The drilling of the bolt hole can be controlled using the drill feed motor 149 and the drill rotation motor 150 and a number of pressure limiting values to control the hydraulic fluid being directed to the drill feed motor 149 and the drill rotation motor 150. The installation of the rock bolt 164 by the bolting portion 160 can be controlled using the bolt rotation motor 180, the bolt feed motor 168 and a number of pressure limiting valves to control the pressure of the hydraulic fluid being directed to the bolt rotation motor 180 and the bolt feed motor 168.

FIG. 5 illustrates a controller 200 in the form of a hydraulic circuit used to control the operation of the bolting portion 160 of the rock bolting apparatus 50. The drill feed motor 149, bolt feed motor 168, drill rotation motor 150 and bolt rotation motor 180 can be supplied with hydraulic fluid using control valves 201, 203, 205 and 207, respectively. Mechanical pressure relief valves 211, 213 and 215 can be provided operatively connected with the control valves 201, 203 and 205 to limit the pressure of the hydraulic fluid that is supplied to the control valves 201, 203 and 205 and thereby the drill feed motor 149, bolt feed motor 168 and drill rotation motor 150. The pressure relief valves 201, 203 and 205 can be pre-set with upper pressure limits so that they will limit the pressure in a circuit they are connected in to this upper pressure limit.

A pressure relief valve 217 can be provided operatively connected with the control valve 207 to limit the pressure of the hydraulic fluid that is supplied to the control valve 207 and thereby the bolt rotation motor 180. The pressure relief valve 217 can control the upper pressure limit of the hydraulic fluid being supplied to the bolt rotation motor 180 preventing the pressure of the hydraulic fluid from increasing higher than this upper pressure limit.

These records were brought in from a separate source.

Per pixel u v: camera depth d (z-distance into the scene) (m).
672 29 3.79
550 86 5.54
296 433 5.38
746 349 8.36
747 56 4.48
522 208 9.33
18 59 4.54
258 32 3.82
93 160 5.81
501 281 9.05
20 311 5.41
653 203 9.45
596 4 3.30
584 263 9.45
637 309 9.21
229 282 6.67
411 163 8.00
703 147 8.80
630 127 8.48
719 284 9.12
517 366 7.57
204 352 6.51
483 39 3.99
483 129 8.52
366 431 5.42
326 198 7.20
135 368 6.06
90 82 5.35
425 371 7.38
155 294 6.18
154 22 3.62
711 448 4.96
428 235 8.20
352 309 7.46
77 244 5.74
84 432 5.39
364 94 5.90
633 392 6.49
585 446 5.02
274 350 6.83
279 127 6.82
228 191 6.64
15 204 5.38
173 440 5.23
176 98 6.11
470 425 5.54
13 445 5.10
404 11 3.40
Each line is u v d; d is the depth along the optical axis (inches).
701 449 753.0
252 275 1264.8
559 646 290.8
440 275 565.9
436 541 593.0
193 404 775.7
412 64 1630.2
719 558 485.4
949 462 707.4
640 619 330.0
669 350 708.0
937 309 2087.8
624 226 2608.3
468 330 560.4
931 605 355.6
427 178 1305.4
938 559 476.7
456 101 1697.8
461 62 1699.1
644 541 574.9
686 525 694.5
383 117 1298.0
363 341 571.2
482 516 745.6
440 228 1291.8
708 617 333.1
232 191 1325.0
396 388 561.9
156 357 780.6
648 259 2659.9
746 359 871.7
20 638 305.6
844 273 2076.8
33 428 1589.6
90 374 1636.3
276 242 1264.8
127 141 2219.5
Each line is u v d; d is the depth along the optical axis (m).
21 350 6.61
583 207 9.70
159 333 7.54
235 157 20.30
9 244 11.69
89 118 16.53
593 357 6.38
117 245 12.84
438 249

The pressure relief valve 217 can also be operable so that this upper pressure limit can be adjusted as desired. This would allow an operator in the field to set the torque to be applied to the rock bolt 164 by adjusting the upper pressure limit of the pressure relief valve 207 to the desired upper pressure limit corresponding with the desired torque so that the bolt rotation motor 180 stops rotating the rock bolt 164 when the selected upper pressure is reached.

In addition to the pressure relief valves 211, 213 and 215 and the pressure relief valve 217, a first controllable pressure relief valve 221 and a second controllable pressure relief valve 223 can be provided to further control the operation of the bolt feed motor 168 and the drill feed motor 149, respectively. The first controllable pressure relief valve 221 and the second controllable pressure relief valve 223 can be electronically controlled with the first controllable pressure relief valve 221 having a first adjustable upper pressure limit and the second controllable pressure relief valve 223 having a second adjustable upper pressure limit. The first controllable pressure relief valve 221 can be operably connected to a first pressure sensor 225 that is operatively connected to the hydraulic fluid being supplied to the control valve 207 and the bolt rotation motor 180 to limit the pressure of the hydraulic fluid to the first adjustable upper pressure limit. The first pressure sensor 225 can measure the pressure of the hydraulic fluid being supplied to the bolt rotation motor 180 and as the pressure of the hydraulic fluid increases, indicating there is more force being applied to the rock bolt 164, the first controllable pressure relief valve 221 can decrease the first adjustable upper pressure limit thereby reducing the pressure of the hydraulic fluid being supplied to the bolt feed motor 168 which will reduce the insertion force being applied to the rock bolt 164 to force the rock bolt 164 into a bolt hole that was created.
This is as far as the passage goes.